Maybe i'm getting old but should . and .. not be ignored by any command ? AFAIK these are there because of the filesystem and serve no other purpose.
That would make no sense, simply because you specifically fed the names .
and ..
to chown by your chown <...> .*
. In such an instance, why should chown
think that you didn't do what you wanted to do?
The names were fed to chown because the shell expanded them based on the shell glob expansion criteria you gave it, which matched both .
and ..
along with every other dot-directory in the current directory. Since you told chown
to work recursively, it descended into those directories and anything below them. This means it "descended into" ..

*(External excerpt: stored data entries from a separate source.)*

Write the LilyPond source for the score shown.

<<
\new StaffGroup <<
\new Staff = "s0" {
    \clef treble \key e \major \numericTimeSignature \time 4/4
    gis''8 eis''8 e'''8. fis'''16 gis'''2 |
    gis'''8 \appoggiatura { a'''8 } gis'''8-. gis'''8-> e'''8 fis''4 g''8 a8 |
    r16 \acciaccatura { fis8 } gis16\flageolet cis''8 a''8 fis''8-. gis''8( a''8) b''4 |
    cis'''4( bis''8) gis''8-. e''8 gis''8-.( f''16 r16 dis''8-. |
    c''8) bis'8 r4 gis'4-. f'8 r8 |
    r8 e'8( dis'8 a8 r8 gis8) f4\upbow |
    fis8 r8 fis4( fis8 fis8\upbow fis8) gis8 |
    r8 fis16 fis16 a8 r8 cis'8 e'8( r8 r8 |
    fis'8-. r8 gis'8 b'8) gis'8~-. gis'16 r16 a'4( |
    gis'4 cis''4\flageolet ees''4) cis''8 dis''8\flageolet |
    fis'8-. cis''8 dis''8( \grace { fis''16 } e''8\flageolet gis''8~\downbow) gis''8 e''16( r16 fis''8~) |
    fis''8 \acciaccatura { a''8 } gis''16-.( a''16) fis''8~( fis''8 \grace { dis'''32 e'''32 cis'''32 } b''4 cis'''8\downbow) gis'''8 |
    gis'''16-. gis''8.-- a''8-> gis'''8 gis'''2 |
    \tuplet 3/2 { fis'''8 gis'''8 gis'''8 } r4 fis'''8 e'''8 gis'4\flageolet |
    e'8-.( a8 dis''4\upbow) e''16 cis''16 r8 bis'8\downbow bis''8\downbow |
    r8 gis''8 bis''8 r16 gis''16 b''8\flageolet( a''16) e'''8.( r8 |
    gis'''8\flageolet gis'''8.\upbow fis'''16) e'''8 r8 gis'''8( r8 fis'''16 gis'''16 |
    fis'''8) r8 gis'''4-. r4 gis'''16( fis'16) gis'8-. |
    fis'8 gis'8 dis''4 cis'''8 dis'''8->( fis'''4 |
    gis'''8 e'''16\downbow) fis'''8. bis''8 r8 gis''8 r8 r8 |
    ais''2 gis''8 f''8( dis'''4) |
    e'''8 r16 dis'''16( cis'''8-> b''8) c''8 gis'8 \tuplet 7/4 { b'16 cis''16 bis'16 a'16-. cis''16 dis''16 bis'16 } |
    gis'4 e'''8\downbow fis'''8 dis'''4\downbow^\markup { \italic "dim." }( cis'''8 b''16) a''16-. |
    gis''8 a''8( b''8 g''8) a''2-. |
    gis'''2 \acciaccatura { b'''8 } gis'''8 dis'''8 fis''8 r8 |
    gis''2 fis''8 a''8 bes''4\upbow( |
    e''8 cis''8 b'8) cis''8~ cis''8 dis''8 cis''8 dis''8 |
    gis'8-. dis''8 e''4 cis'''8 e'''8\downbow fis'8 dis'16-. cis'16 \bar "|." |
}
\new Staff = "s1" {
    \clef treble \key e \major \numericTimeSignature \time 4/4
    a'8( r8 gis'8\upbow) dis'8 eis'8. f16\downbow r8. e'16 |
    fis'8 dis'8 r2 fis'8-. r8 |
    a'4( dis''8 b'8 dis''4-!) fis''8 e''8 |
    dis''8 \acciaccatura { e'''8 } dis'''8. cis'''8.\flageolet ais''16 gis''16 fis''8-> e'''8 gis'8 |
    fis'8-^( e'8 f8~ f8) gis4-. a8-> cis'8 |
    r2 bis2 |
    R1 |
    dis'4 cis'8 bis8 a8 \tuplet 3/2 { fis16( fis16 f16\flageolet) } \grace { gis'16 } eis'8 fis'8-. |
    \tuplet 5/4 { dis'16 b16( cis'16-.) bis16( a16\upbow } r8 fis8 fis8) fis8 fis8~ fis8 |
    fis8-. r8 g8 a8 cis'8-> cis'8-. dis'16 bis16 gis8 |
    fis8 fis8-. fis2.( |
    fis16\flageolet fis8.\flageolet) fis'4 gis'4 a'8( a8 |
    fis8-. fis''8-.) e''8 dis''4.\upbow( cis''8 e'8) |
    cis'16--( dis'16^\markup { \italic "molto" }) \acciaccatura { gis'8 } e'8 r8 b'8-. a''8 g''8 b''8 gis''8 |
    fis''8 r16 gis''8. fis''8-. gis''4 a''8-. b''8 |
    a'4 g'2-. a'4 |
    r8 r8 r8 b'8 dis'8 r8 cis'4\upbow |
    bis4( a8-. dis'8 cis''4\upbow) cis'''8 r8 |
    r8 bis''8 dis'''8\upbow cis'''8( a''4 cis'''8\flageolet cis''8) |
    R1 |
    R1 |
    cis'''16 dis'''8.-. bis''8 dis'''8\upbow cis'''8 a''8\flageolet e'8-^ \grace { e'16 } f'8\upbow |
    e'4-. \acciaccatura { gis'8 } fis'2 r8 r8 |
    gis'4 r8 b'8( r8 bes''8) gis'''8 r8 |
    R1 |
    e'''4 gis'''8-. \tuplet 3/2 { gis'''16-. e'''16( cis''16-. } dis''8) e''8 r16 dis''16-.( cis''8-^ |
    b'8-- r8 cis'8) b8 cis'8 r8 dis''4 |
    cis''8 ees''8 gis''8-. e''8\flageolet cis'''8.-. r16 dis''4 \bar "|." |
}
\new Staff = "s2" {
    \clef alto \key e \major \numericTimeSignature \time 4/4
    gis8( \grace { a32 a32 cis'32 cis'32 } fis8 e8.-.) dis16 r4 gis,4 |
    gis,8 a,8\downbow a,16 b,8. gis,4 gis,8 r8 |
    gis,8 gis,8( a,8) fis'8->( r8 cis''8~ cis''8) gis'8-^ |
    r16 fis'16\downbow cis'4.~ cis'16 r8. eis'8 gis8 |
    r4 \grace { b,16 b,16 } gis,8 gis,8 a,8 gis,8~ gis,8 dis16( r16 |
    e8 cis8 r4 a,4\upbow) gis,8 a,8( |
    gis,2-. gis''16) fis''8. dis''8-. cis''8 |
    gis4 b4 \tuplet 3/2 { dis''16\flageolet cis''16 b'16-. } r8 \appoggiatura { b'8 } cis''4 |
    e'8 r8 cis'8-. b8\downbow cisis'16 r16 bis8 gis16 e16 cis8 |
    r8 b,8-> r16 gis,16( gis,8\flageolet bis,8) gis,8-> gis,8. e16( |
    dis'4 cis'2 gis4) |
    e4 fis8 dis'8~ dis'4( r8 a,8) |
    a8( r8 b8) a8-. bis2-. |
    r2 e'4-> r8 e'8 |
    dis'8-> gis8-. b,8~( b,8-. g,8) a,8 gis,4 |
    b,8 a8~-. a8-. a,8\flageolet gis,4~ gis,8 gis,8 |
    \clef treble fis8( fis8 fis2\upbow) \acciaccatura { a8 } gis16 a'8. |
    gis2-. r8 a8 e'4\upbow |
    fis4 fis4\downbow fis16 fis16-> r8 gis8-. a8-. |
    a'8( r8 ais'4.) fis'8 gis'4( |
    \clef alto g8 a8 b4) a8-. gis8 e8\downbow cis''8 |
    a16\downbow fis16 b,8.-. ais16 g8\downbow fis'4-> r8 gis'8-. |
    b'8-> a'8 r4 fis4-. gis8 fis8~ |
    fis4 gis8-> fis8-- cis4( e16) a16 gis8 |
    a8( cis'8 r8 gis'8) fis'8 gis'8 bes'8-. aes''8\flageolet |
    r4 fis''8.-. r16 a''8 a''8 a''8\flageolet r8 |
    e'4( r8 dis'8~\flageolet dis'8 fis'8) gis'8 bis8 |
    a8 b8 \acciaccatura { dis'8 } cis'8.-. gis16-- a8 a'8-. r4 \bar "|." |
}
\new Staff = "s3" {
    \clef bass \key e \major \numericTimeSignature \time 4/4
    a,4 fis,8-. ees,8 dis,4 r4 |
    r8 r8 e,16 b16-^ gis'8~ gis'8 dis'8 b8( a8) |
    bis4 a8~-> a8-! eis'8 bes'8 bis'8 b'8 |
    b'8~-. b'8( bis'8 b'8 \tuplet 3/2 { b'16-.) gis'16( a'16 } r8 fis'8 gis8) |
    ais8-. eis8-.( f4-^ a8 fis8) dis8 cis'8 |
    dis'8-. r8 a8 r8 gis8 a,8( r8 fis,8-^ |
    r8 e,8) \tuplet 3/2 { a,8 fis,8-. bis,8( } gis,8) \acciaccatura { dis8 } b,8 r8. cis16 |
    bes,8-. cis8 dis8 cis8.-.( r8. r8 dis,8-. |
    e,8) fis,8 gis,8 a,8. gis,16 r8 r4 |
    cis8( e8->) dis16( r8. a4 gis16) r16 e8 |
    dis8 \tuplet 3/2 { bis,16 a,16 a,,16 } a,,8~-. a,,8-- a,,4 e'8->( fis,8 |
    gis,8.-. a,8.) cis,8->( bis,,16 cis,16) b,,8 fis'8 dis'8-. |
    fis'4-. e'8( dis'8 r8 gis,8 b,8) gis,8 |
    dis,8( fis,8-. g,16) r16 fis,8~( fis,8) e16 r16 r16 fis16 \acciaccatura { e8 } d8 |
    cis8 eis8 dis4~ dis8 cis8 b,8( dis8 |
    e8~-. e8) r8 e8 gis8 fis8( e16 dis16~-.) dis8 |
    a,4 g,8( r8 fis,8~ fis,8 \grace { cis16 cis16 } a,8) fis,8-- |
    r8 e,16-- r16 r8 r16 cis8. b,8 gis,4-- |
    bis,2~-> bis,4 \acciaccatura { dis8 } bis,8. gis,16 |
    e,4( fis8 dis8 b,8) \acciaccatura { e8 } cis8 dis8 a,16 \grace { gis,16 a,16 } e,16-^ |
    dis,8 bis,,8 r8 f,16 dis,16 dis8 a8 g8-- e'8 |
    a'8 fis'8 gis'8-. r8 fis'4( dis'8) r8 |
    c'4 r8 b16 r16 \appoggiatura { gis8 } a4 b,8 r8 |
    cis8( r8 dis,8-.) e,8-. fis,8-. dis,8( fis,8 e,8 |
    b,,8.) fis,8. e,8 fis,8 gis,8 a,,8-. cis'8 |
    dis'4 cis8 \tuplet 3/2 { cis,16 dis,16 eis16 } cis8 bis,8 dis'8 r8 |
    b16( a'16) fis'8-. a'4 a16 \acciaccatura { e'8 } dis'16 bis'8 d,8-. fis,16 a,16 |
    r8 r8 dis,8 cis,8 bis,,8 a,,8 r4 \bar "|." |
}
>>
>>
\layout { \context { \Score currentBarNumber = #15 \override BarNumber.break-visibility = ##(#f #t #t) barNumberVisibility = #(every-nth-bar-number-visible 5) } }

and then kept working from there.
You can try this out yourself by doing echo .*
to see the names that were fed into chown's command line. Compare that to the output of echo *
with shopt dotglob
on and off respectively (shopt -s dotglob
to turn on, shopt -u dotglob
to turn off). Use ls
rather than echo
to see the first level of recursion.
There are perfectly valid reasons for running even a chown -R
on either .
or ..
. The most obvious seems to be to extract an archive that has incorrect ownership information on files and all files within a single directory; in such a case, chown -R abc:xyz .
from within the uncompressed directory is a perfectly reasonable thing to do, to reset ownership to something reasonable on your system.
If you want your shell to not expand .*
into .
and ..
then you need to make sure that it is set up correctly for your particular shell. For example, quoting from the GNU bash 4.2.37(1)-release (current on Debian Wheezy at the time of this writing, Debian bash
package version 4.2+dfsg-0.1+deb7u3
on amd64 architecture) man page:
GLOBIGNORE
A colon-separated list of patterns defining the set of file names to be ignored by pathname expansion. If a filename matched by a pathname expansion pattern also matches one of the patterns in GLOBIGNORE, it is removed from the list of matches.
Remember that part of the Unix philosophy is "trust that the user knows what they are doing".